Bailey era interessata. “Cosa intendi?”

 

, non saprei.” Tibby si lasciò cadere sul letto. “Quando i miei genitori hanno avuto me, abitavamo in un appartamento minuscolo sopra un ristorante della Wisconsin Avenue e mio padre scriveva per un quotidiano socialista mentre studiava legge.
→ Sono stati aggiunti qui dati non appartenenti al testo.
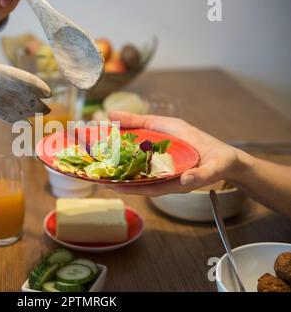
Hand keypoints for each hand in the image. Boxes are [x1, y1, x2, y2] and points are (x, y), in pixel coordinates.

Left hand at [108, 111, 245, 195]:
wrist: (225, 158)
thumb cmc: (218, 164)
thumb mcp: (212, 170)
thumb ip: (200, 176)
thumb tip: (185, 182)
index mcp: (171, 182)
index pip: (145, 187)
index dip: (128, 187)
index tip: (112, 186)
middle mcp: (162, 173)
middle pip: (136, 175)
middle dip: (117, 173)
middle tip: (95, 170)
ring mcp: (161, 162)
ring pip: (137, 160)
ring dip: (120, 156)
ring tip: (99, 151)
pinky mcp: (163, 150)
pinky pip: (144, 146)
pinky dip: (131, 139)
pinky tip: (118, 133)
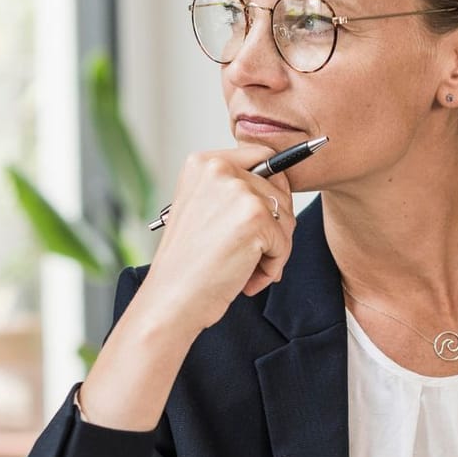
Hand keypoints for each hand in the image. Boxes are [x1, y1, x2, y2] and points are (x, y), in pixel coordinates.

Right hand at [142, 148, 296, 332]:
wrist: (171, 299)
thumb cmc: (186, 266)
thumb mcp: (202, 211)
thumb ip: (234, 192)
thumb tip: (282, 190)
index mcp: (203, 163)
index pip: (262, 157)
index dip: (271, 191)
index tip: (264, 220)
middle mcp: (220, 169)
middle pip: (280, 189)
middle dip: (275, 227)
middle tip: (252, 256)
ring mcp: (239, 191)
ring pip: (286, 217)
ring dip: (274, 249)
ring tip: (245, 270)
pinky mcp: (257, 217)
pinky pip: (285, 242)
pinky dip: (273, 266)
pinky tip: (247, 279)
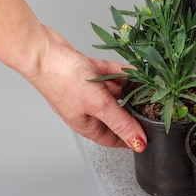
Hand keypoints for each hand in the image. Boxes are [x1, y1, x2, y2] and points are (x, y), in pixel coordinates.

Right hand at [27, 26, 146, 150]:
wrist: (43, 51)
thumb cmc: (62, 79)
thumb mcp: (98, 104)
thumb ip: (120, 122)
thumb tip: (138, 143)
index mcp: (86, 123)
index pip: (113, 138)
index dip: (130, 138)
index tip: (149, 134)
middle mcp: (86, 108)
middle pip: (115, 113)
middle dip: (133, 108)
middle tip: (152, 103)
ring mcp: (85, 89)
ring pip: (112, 91)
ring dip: (128, 87)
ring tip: (146, 84)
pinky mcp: (85, 71)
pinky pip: (107, 74)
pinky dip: (119, 72)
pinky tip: (131, 70)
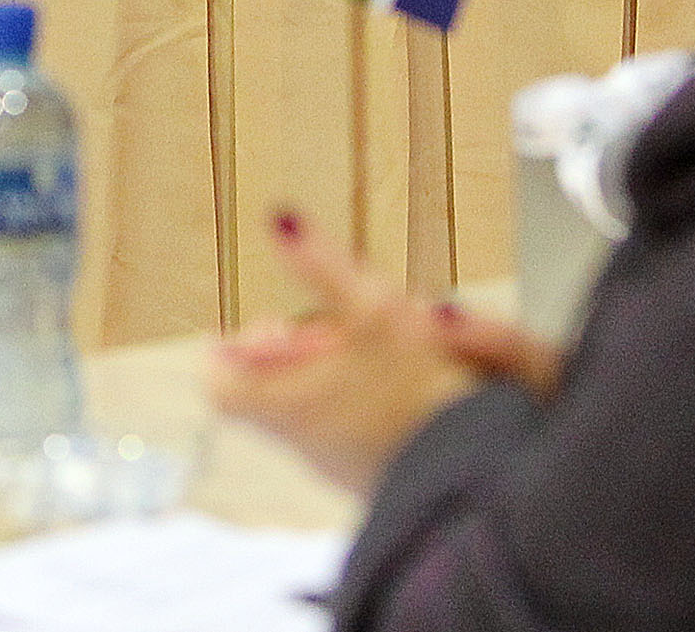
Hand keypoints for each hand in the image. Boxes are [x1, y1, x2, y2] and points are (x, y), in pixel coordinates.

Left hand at [210, 212, 485, 495]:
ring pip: (313, 411)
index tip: (263, 323)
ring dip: (330, 375)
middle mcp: (304, 444)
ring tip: (365, 349)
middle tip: (319, 327)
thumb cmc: (421, 392)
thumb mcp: (371, 308)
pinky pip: (351, 432)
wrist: (475, 468)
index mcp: (285, 404)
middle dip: (294, 352)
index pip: (218, 383)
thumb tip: (279, 218)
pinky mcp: (376, 477)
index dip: (229, 350)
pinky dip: (362, 402)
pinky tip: (399, 384)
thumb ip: (322, 264)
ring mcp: (338, 467)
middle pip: (267, 394)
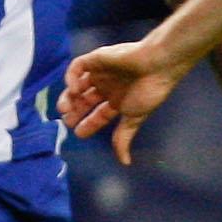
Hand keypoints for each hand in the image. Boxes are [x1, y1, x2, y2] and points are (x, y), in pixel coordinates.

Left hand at [61, 41, 184, 164]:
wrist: (156, 64)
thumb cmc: (148, 91)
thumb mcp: (134, 118)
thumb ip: (124, 138)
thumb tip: (125, 162)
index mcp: (119, 100)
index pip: (99, 114)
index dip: (88, 123)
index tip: (78, 133)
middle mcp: (108, 86)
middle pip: (85, 100)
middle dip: (75, 111)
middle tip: (67, 120)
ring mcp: (101, 72)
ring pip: (78, 84)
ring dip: (69, 96)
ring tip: (65, 108)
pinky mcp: (96, 58)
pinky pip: (78, 67)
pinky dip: (71, 78)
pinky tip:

Poi, quando non ne ha potuto più di lavorare come un pazzo come pubblico difensore, siamo andati a vivere in una roulotte su due acri di terreno oltre Rockville, e mio padre ha imparato le regole dell’agricoltura biologica, mentre mia madre scolpiva piedi. Un’intera primavera l’abbiamo passata in tenda in Portogallo. Tibby si guardò in giro. “Ora lo vedi, come viviamo.”

 

Bailey si incuriosì ancora. “Erano giovani, quando hanno avuto te?”

 

“Diciannove anni.”

 

“Una specie di esperimento” commentò Bailey cullando Mimì addormentata.

 

Tibby si girò a guardarla. “Credo di sì”

 

Bailey rifletté. “Poi sono diventati adulti e hanno voluto avere figli sul serio.

 

Tibby distolse lo sguardo da lei e Mimì. Si era rattristata, forse. “, devo uscire, tra poco. È meglio che tu vada” disse.

 

Bailey decise di non insistere. Si alzò per rimettere Mimì nella gabbia e uscì.